Bookstore policy potentially confusing

Shane Finneran

Nursing student Shantell Lacy attempted to return a textbook at the City College bookstore on Feb. 8 but gave up after speaking to the cashier, who mentioned that the last day for a full refund was Jan. 29.

“They should at least give us until the middle of February,” Lacy said.

What Lacy didn’t realize — and what the large return-policy sign hanging near the cashier station didn’t mention — is that after Jan. 29, the bookstore will work with customers who believe they deserve their money back.

“The store folks make exceptions every day for refunds,” said Nancy Wichmann, bookstore manager for the district.

For example, customers who can provide proof that they dropped a class are likely able to return a textbook from that class. A student facing military deployment should also be entitled to a refund.

Lacy said she had hoped to get her money back because her professor told her that the book, originally a required text, wasn’t necessary after all. According to Wichmann, the bookstore will try to issue refunds in such situations after consulting with the professor to figure out why the book was originally listed as required.

Dee Porter, who runs the City College bookstore, reiterated its commitment to serving its student customers.

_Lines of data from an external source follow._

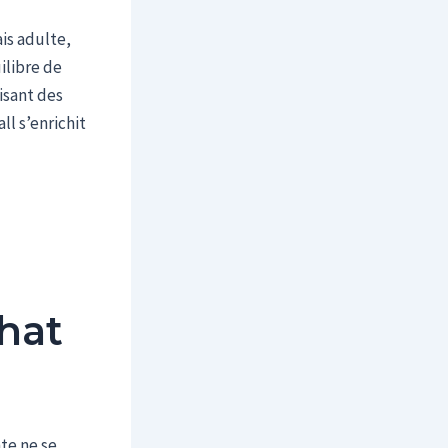
ais adulte,
ilibre de
isant des
l s’enrichit
chat
te ne se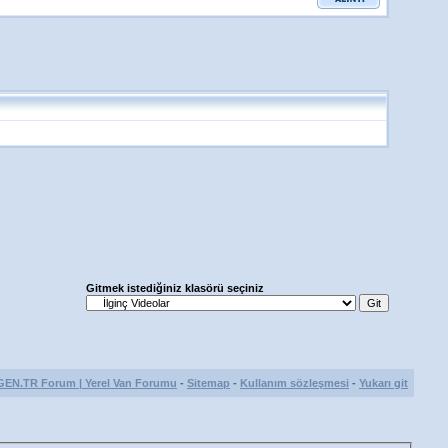
Gitmek istediğiniz klasörü seçiniz
GEN.TR Forum | Yerel Van Forumu
-
Sitemap
-
Kullanım sözleşmesi
-
Yukarı git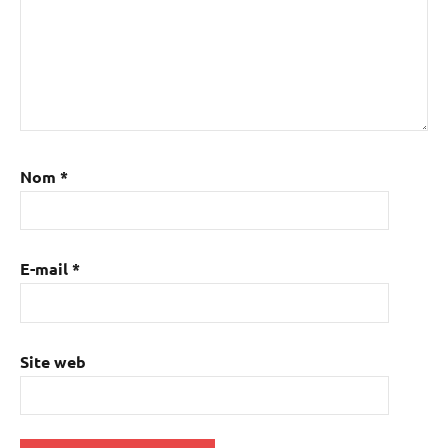
Nom
*
E-mail
*
Site web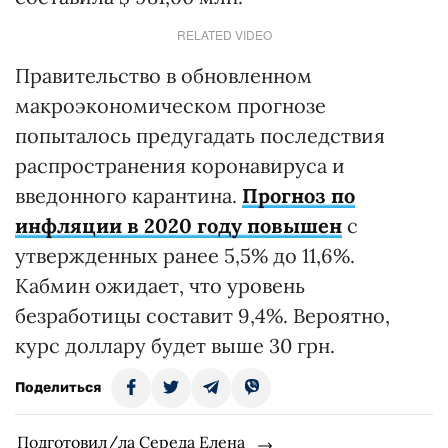
RELATED VIDEO
Правительство в обновленном
макроэкономическом прогнозе
попыталось предугадать последствия
распространения коронавируса и
введонного карантина.
Прогноз по
инфляции в 2020 году повышен
с
утвержденных ранее 5,5% до 11,6%.
Кабмин ожидает, что уровень
безработицы составит 9,4%. Вероятно,
курс доллару будет выше 30 грн.
Поделиться
Подготовил/ла Середа Елена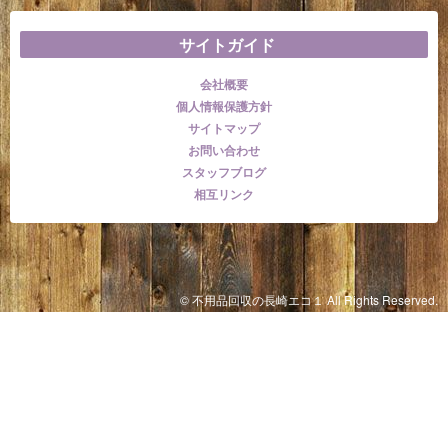
サイトガイド
会社概要
個人情報保護方針
サイトマップ
お問い合わせ
スタッフブログ
相互リンク
© 不用品回収の長崎エコ１ All Rights Reserved.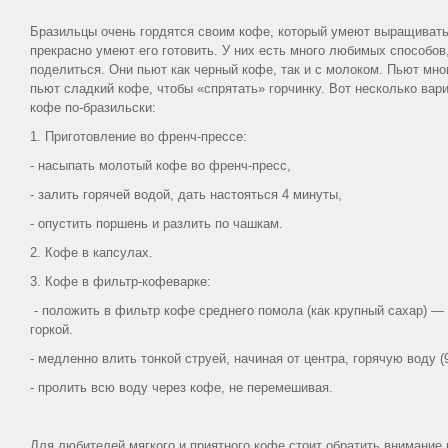
Бразильцы очень гордятся своим кофе, который умеют выращивать
прекрасно умеют его готовить. У них есть много любимых способов
поделиться. Они пьют как черный кофе, так и с молоком. Пьют мног
пьют сладкий кофе, чтобы «спрятать» горчинку. Вот несколько вар
кофе по-бразильски:
1. Приготовление во френч-прессе:
- насыпать молотый кофе во френч-пресс,
- залить горячей водой, дать настояться 4 минуты,
- опустить поршень и разлить по чашкам.
2. Кофе в капсулах.
3. Кофе в фильтр-кофеварке:
- положить в фильтр кофе среднего помола (как крупный сахар) —
горкой.
- медленно влить тонкой струей, начиная от центра, горячую воду (9
- пролить всю воду через кофе, не перемешивая.
Для любителей мягкого и приятного кофе стоит обратить внимание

“We will always err on the side of the student,” Porter said.

In an email interview, Professor Darius Spearman said some of his students were hesitant to buy books because they were not sure if they were going to be able to add a class.

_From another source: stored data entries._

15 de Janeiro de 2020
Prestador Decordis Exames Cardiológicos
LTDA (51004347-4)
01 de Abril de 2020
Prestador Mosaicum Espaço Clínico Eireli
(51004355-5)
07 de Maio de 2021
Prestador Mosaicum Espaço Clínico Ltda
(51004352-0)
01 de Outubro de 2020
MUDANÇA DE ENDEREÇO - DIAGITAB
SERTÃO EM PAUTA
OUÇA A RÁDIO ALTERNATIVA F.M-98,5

“I had suggested that they just buy the books and follow along with the assignments, assuming that they could return them by the Feb. 4 (add/drop) deadline,” Spearman wrote. Some of his students responded that the bookstore’s return period ended a week earlier, on Jan. 29.

Wichmann and Porter explained to City Times that — as indicated in the formal refund policy, a half-page blurb available in the bookstore — it’s actually the no-questions-asked return period that ended on Jan. 29.

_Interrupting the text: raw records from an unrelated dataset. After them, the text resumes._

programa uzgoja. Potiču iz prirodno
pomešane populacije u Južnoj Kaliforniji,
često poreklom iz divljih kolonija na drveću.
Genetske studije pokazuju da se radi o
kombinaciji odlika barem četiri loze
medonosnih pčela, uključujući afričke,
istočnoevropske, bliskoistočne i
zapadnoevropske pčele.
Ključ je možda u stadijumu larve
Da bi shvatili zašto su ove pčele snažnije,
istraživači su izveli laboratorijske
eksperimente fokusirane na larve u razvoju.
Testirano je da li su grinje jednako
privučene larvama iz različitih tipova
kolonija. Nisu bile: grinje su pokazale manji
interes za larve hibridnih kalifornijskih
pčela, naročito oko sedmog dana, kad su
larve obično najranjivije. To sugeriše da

That period was adjusted in fall 2010, when the district’s bookstores began selling each semester’s textbooks a few weeks earlier than usual. The earlier start to selling was required by updates to the Higher Education Act, which governs federal student aid programs.

The bookstores at UCSD and SDSU also end their broad return period before the add/drop period ends on their campuses. Those bookstores remain willing to consider issuing refunds for students who drop classes.

Similarly, City College’s bookstore is willing to work with customers who have valid reasons to return textbooks after the initial return deadline — though some students might not realize it.

“A lot of my students did not understand that to be the case,” Spearman said.